1 Witkin, California Evidence (4th ed. 2000) Opinion Evidence, §§ 48-51.
3 Millman, Sevilla & Tarlow, California Criminal Defense Practice, Ch. 71, Scientific and Expert Evidence, § 71.04[d][v][C] (Matthew Bender).
Assumptions Underlying Expert Testimony
It is unnecessary, and potentially misleading, to instruct that the expert testimony assumes that physical or mental abuse has in fact occurred. (See People v. Gilbert (1992) 5 Cal.App.4th 1372, 1387 [7 Cal.Rptr.2d 660] [in context of child sexual abuse accommodation syndrome].)

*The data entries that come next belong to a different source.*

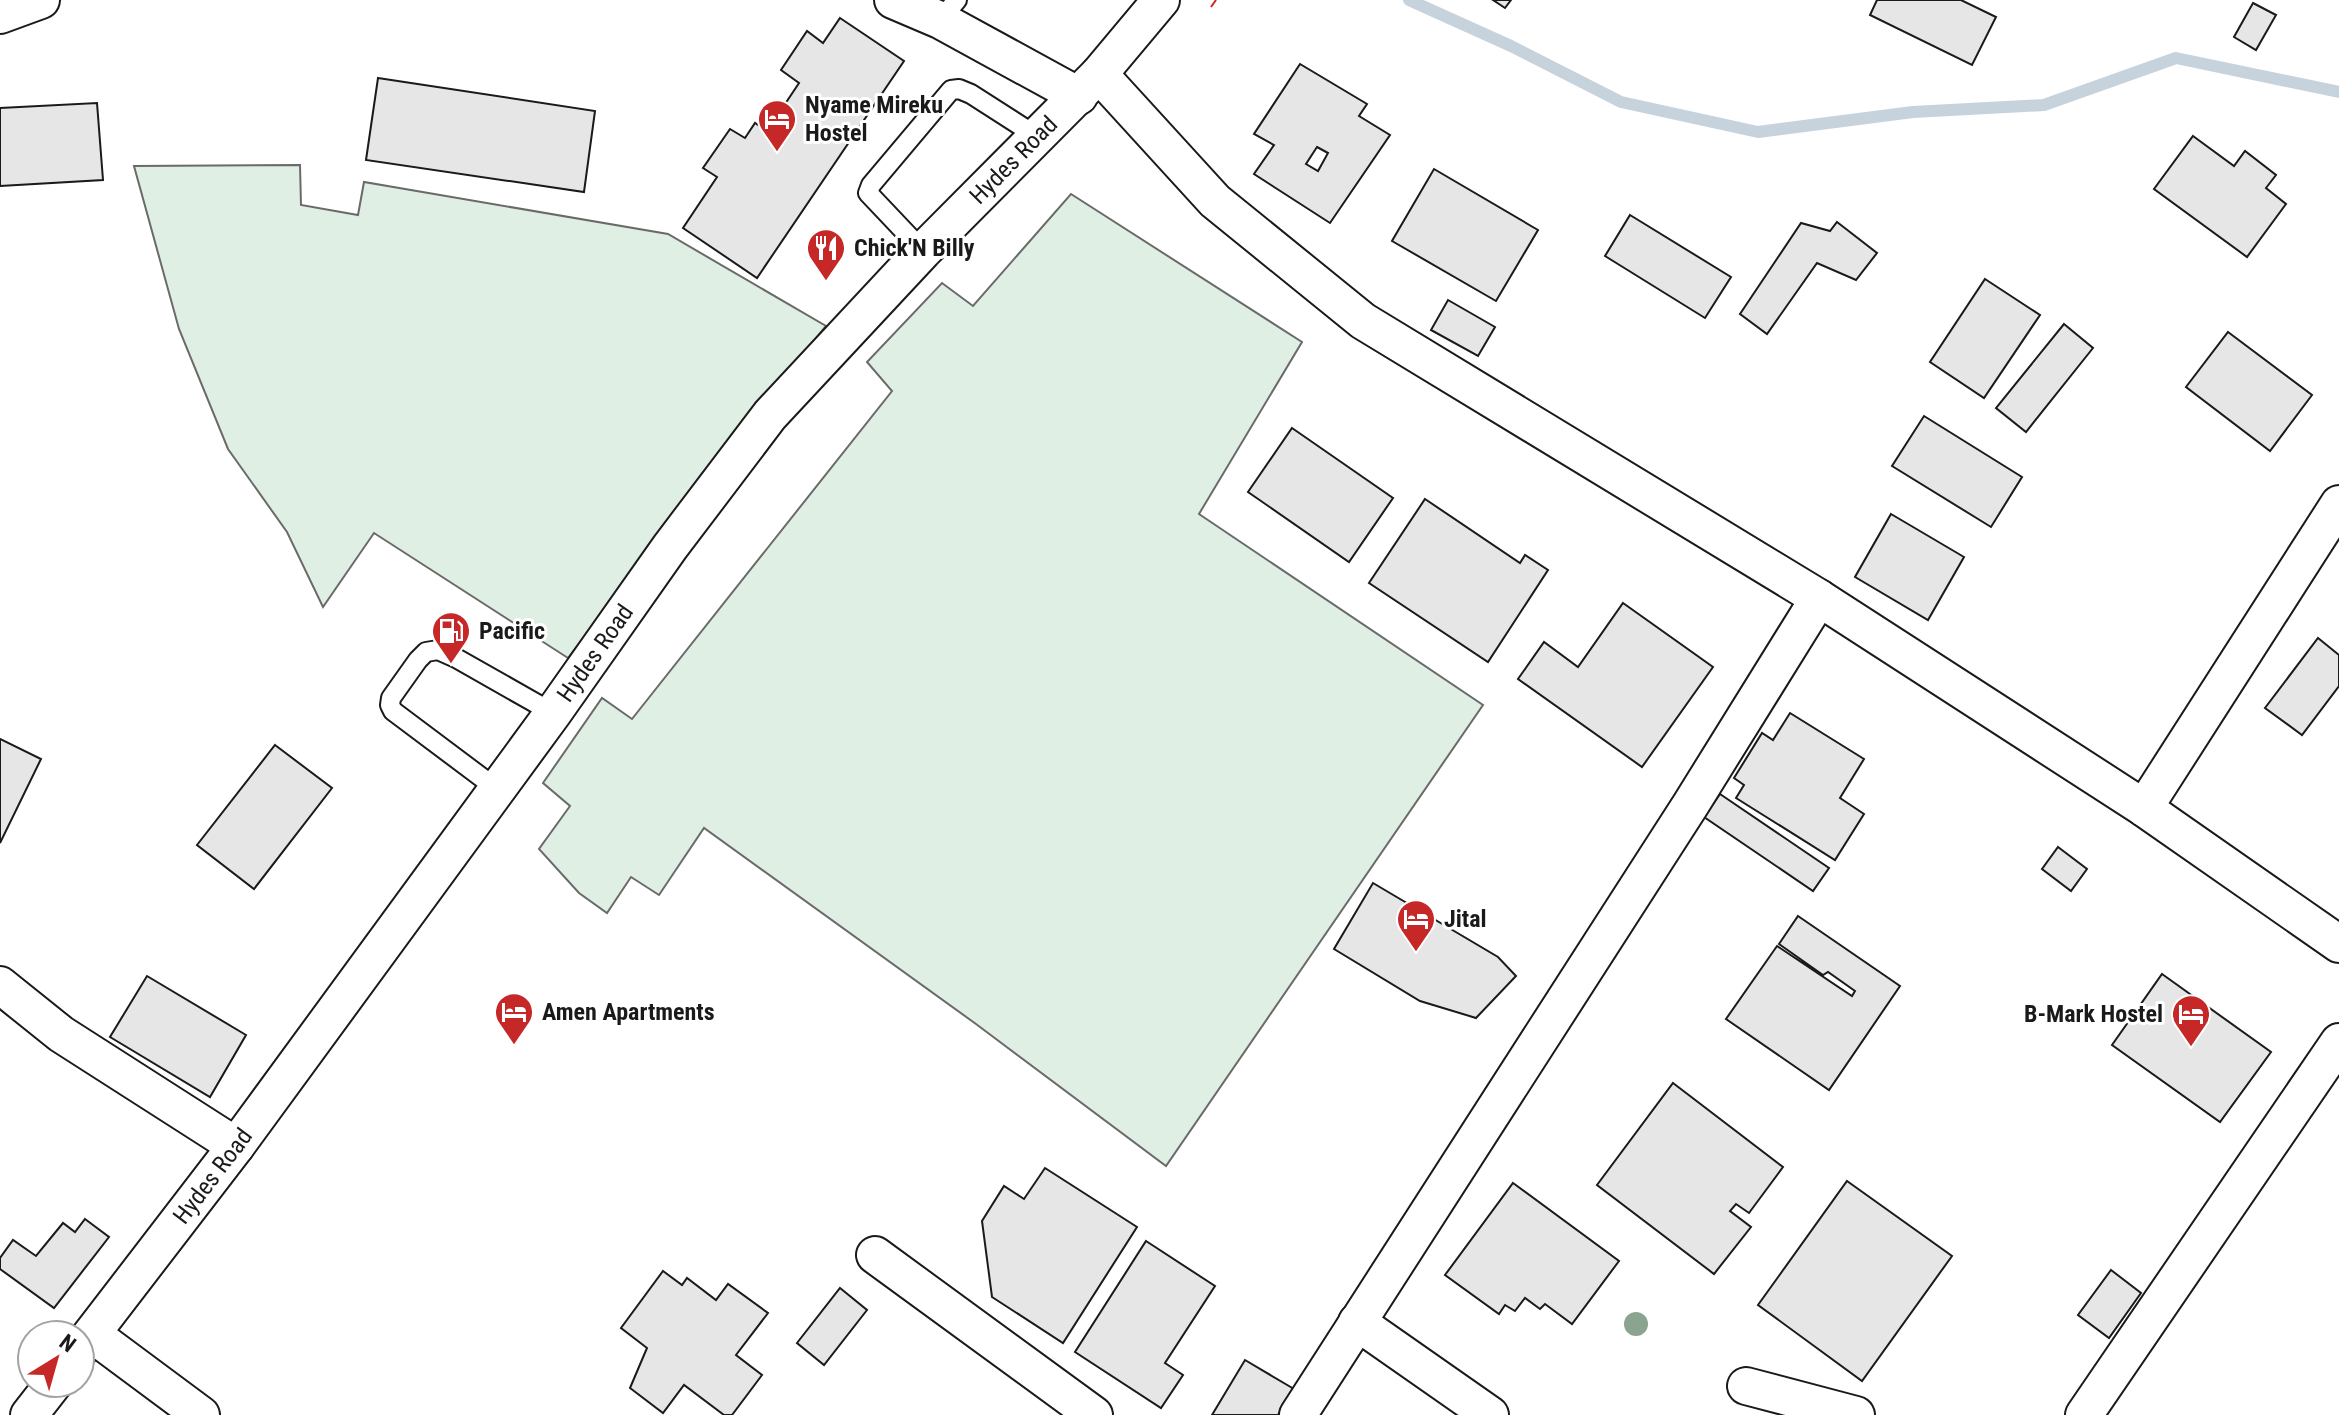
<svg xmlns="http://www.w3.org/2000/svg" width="2339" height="1415" font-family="'Roboto Condensed',sans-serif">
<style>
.green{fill:#e0efe3;stroke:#6a6a6a;stroke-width:2}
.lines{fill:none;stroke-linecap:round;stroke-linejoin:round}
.stream{stroke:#c6d2dc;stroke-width:12}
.building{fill:#e6e6e6;stroke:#1a1a1a;stroke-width:2;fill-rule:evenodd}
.lane-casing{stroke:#1a1a1a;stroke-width:22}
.street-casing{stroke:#1a1a1a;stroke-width:40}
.lane{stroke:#fff;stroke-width:18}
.street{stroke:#fff;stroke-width:36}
.power{stroke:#c62828;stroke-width:2;stroke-dasharray:28 6 4 6;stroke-linecap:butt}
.tree{fill:#8aa48f}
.labels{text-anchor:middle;stroke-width:6;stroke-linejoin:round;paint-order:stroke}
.poi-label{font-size:24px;font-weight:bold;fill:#1a1a1a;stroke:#fff;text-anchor:start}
.street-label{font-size:24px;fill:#1a1a1a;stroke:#fff}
</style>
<rect width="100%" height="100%" fill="#fff"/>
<g class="green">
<path d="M300,165L301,205L358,215L364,182L668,234L826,326L746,424L568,658L374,533L323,607L287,532L228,449L179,329L134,166Z"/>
<path d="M1071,194L1302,342L1199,514L1483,705L1166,1166L976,1024L704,828L659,895L631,877L607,913L579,893L539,849L570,806L543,783L602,698L632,719L892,391L867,362L942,283L973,306Z"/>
</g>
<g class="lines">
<path class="stream" d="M1409,0L1511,46L1621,102L1758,132L1913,112L2044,105L2176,58L2339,92"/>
</g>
<g class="building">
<path d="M1493,0H1511L1505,8Z"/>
<path d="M1877,0H1961L1996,17L1972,65L1870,15Z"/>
<path d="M2253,3L2276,15L2256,50L2234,37Z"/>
<path d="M840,18L904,61L757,278L683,228L717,177L703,168L730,129L745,138L755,123L767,131L799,83L781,70L807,31L823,43Z"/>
<path d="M1300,64L1367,104L1359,116L1390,135L1330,223L1254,174L1274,145L1254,134ZM1317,147L1328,153L1318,171L1306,164Z"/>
<path d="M378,78L595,111L584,192L366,160Z"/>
<path d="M97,103L103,180L0,186V108Z"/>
<path d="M2193,136L2234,166L2245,151L2276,175L2266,188L2286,204L2247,257L2154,189Z"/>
<path d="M1434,169L1538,230L1496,301L1392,241Z"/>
<path d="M1630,215L1731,277L1705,318L1605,256Z"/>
<path d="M1837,222L1877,253L1856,280L1817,263L1767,334L1740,314L1801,223L1830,231Z"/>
<path d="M1985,279L2040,315L1984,398L1930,362Z"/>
<path d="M1448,300L1495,327L1478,356L1431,330Z"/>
<path d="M2064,324L2093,348L2026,432L1996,408Z"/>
<path d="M2228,332L2312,395L2270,451L2186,387Z"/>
<path d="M1924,416L2022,477L1991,527L1892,466Z"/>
<path d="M1292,428L1393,498L1349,562L1248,492Z"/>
<path d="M1425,499L1520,563L1525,555L1548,570L1488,662L1369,583Z"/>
<path d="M1891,514L1964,557L1928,620L1855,577Z"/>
<path d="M1623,603L1713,667L1642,767L1518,679L1544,642L1578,667Z"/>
<path d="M2318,638L2339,655V686L2302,735L2265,708Z"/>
<path d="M1790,713L1864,759L1840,798L1864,814L1835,860L1736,798L1744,785L1734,778L1762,733L1773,740Z"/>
<path d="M0,739L41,759L0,843Z"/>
<path d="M275,745L332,788L254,889L197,845Z"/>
<path d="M1720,794L1829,868L1813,891L1704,817Z"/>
<path d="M2058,847L2087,869L2071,891L2042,869Z"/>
<path d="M1373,883L1498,957L1516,976L1476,1018L1420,1001L1334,949Z"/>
<path d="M1798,916L1900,986L1829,1090L1726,1019L1777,946L1852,996L1855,991L1828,972L1823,975L1779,944Z"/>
<path d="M2162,974L2271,1052L2220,1122L2112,1045Z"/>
<path d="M147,976L246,1035L210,1097L110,1037Z"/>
<path d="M1673,1083L1783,1167L1749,1213L1736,1204L1730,1211L1751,1227L1714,1274L1597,1185Z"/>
<path d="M1045,1168L1137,1227L1063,1343L992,1297L982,1221L1004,1186L1024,1199Z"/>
<path d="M1847,1181L1952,1256L1862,1381L1758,1305Z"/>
<path d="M1513,1183L1619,1261L1572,1324L1545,1304L1540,1309L1525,1298L1515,1311L1505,1305L1499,1314L1445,1275Z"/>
<path d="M85,1219L109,1237L54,1308L0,1269V1258L13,1240L36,1256L63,1223L75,1232Z"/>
<path d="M1146,1241L1215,1286L1165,1363L1183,1375L1161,1408L1075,1352Z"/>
<path d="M2111,1270L2141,1293L2109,1338L2078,1315Z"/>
<path d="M663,1271L682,1285L687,1278L716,1300L728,1284L768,1313L736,1355L762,1375L732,1415H724L684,1385L663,1413L630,1388L647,1348L621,1328Z"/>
<path d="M840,1288L867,1310L824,1365L797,1343Z"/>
<path d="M1245,1360L1294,1389L1278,1415H1212Z"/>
</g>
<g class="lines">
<g class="lane-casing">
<g id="lane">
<path d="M940,20L957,0"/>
<path d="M923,251L868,193L871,185L951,90L959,89L971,94L1038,137"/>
<path d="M497,789L393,711L390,705L391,698L418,660L426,652L438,650L456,658L553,713"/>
</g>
</g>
<g class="street-casing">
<g id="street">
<path d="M893,0L940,20L1079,96"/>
<path d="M0,15L41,0"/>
<path d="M1099,74L1215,201L1363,321L1819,598L2144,808L2339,944"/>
<path d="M2144,808L2339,504"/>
<path d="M0,985L61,1034L236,1146"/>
<path d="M875,1255L1094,1415"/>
<path d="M1357,1322L1490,1415"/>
<path d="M92,1334L201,1415"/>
<path id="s1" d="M80,1349L236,1146L553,713L670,547L770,415L923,251L1099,74L1161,0"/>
<path d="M1746,1386L1856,1415"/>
<path d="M29,1415L54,1383"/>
<path d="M1298,1415L1691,804L1819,598"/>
<path d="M2084,1415L2339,1042"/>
</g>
</g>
<use href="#lane" class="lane"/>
<use href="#street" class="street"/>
<path class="power" d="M1211,7L1216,0"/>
</g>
<circle class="tree" cx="1636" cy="1324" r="12"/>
<defs>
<g id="hotel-pin" transform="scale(2)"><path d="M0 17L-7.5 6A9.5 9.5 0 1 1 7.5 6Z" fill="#c62828" stroke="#fff"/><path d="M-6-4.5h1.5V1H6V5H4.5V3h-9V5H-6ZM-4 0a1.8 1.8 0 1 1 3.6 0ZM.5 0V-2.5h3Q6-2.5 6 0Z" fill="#fff"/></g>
<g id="restaurant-pin" transform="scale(2)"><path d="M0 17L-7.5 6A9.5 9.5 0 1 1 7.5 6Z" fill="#c62828" stroke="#fff"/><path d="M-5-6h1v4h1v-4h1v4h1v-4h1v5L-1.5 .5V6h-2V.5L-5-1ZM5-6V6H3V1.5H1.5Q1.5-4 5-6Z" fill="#fff"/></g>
<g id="fuel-pin" transform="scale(2)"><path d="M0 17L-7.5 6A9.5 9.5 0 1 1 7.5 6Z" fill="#c62828" stroke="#fff"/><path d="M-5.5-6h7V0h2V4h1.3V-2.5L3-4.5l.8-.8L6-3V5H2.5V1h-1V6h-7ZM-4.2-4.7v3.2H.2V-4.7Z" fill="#fff"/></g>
</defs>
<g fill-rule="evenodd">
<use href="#hotel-pin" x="777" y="119"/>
<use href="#restaurant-pin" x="826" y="248"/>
<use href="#fuel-pin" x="451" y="631"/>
<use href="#hotel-pin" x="1416" y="919"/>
<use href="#hotel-pin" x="514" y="1012"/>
<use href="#hotel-pin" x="2191" y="1014"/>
</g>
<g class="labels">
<g class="poi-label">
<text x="805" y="113">Nyame Mireku<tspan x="805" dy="28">Hostel</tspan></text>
<text x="854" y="256">Chick'N Billy</text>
<text x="479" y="639">Pacific</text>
<text x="1444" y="927">Jital</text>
<text x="542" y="1020">Amen Apartments</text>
<text x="2163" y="1022" text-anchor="end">B-Mark Hostel</text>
</g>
<g class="street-label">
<text dy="8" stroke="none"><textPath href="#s1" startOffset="1514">Hydes Road</textPath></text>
<text dy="8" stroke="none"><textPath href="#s1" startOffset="866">Hydes Road</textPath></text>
<text dy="8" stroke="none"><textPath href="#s1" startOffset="218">Hydes Road</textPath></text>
</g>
</g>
<g transform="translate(56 1359) rotate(37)"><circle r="38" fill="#ffffff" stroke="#a3a3a3" stroke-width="2"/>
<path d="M0-6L14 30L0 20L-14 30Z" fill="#c62828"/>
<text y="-12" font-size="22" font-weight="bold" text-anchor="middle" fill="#1a1a1a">N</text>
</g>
</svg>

Definition and Preferred Name
In 2004, the Legislature amended Evidence Code section 1107(d), changing all references from "battered women's syndrome" to "intimate partner battering and its effects." Previous decisional law continues to apply. (Evid. Code, § 1107(f).) Battered women's syndrome has been defined as "a series of common characteristics that appear in women who are abused physically and psychologically over an extended period of time by the dominant male figure in their lives." (People v. Humphrey (1996) 13 Cal.4th 1073, 1083-1084 [56 Cal.Rptr.2d 142, 921 P.2d 1].) The Supreme Court had previously noted that experts prefer to call the syndrome "expert testimony on battered women's experiences." (See People v. Humphrey, supra, 13 Cal.4th at pp. 1083-1084, fn. 3.)
No Testimony on Actual State of Mind
While evidence is admissible "to explain how [a] defendant's asserted subjective perception of a need to defend herself 'would reasonably follow from the defendant's experience as a battered woman,' "an expert may not give an opinion "that the defendant actually perceived that she was in danger and needed to defend herself." (People v. Erickson (1997) 57 Cal.App.4th 1391, 1400, 1401 [67 Cal.Rptr.2d 740] [§ 1107(a) codifies existing rules regarding battered women's syndrome testimony; original italics].) Section 1107 "does not create an exception to Penal Code section 29," which prohibits an expert who is testifying about a mental defect from testifying about whether a defendant had a required mental state. (People v. Erickson, supra, 57 Cal.App.4th at pp. 1401-1402 [syndrome was characterized as mental defect].)